Subject H was the latest to enrol in our Prisoner Diagnosis and Rehabilitation Program, and here is an excerpt of the rather interesting experience I had interviewing him.
D stands for Doctor, yours truly.
– Start excerpt –
D: can you tell me who you killed
D: tell me
H: my parents
D: did you have a reason for killing them
D: tell me
H: it’s not so simple
D: maybe not, that’s alright. I’m listening
H: First you must know that I don’t hate my parents. I don’t hate anybody actually. Did you write that down?
D: no, I did not.
H: please write that down
H: because I’m not a bad person, and they need to know that
D: who are you referring to as ‘they’?
H: the people who will decide my sentence
D: fair enough, I’ll write it down. Remember too, this entire interview is recorded. Nothing will be lost. Can we continue?
D: please continue
H: as I grew older I realized and learnt more things about the world around me. For example, I finally understood why mother would not eat cheese no matter what. It puzzled me at first, but with age I truly understood how she felt.

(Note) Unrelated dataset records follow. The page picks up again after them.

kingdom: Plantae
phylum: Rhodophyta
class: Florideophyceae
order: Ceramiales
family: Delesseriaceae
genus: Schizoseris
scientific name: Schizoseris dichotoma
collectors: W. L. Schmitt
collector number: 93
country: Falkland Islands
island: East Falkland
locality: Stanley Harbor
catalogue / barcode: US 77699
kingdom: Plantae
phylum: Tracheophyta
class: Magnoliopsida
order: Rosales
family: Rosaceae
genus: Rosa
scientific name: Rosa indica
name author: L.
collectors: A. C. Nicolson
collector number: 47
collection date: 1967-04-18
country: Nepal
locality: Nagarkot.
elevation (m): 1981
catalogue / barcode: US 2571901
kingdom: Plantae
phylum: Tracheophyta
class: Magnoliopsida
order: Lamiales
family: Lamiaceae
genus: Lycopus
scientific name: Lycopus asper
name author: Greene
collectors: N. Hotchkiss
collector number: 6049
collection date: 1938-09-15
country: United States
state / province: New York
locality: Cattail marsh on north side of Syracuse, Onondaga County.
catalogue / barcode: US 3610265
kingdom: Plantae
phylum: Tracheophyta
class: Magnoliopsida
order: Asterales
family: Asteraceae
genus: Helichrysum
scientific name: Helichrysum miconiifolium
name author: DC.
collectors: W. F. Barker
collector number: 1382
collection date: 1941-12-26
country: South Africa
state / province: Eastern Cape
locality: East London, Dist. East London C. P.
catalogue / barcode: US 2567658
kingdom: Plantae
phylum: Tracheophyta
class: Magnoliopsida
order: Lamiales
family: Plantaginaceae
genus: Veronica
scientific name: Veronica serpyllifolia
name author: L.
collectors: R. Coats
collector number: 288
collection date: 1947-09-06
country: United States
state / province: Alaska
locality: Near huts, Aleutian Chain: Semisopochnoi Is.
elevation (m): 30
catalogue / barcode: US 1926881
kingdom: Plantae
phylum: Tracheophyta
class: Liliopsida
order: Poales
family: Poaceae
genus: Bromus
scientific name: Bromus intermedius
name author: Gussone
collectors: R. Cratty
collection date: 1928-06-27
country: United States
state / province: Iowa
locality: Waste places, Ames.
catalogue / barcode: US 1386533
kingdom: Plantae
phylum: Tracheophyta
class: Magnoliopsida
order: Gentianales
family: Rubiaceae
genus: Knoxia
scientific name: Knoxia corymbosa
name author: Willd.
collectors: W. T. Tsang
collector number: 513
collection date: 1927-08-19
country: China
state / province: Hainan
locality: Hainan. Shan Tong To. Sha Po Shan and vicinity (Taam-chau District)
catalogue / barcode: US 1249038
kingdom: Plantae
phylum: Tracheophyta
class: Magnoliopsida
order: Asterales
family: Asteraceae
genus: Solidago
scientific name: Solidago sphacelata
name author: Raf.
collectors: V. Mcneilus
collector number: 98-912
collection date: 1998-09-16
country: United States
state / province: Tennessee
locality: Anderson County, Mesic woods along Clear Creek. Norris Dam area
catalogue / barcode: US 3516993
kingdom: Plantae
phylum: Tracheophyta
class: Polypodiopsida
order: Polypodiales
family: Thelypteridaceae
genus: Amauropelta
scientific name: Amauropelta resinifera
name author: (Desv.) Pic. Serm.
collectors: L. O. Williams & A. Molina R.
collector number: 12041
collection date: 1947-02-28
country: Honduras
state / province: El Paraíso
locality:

I also realized the similarities my siblings and I had with each other and with my parents. There came a point when I would sometimes look at a sibling but instead of them, I saw the past of one or both parents. Do you understand?
D: I do. Please continue
H: it was when I entered my first serious relationship that I gained more insight into human relations. My ex was a good person, but there were things about her that I did not like at all yet could not change. For example, I did not like how she had detached earlobes. But she was born with that, so in all fairness I never made an issue of it. But then there were other things, some also by birth and some by choice, some others that I saw in her family which I later noticed in her, that I did not like. I didn’t tell her anything.
Then I began to question things seriously; if we got married, I would like to have children. But if they inherit any of those traits which I dislike, then I will always be reminded of them. And it would be painful. The child is innocent, a product of a defective parent. So then I concluded that my parents probably experienced the same thing.
The feelings got so intense, and I was met with a rush of pity for them. So I decided to end their suffering, so they would not have to face these things they dislike any more. I killed them.
D: I see. Did you ever test your theory with them?
H: how so?
D: did you ask them about the things they liked or not, and did you share your thoughts with them?
D: why not?
H: because they would never be honest with me. These are deep, dark secrets that most people keep to themselves or bury away
– End excerpt –
The interview went on for another two hours or so, and I must say, the deeper I dug into the psyche of Subject H, the more I got the unsettling feeling that… That he wasn’t mad or sick. That he was just extremely honest and well-meaning, but perhaps just a tad immature. Maybe even… More normal than us ‘regular’ adults who tend to hide feelings and lie to ourselves so much.
Oh, Subject H. What a strange experience.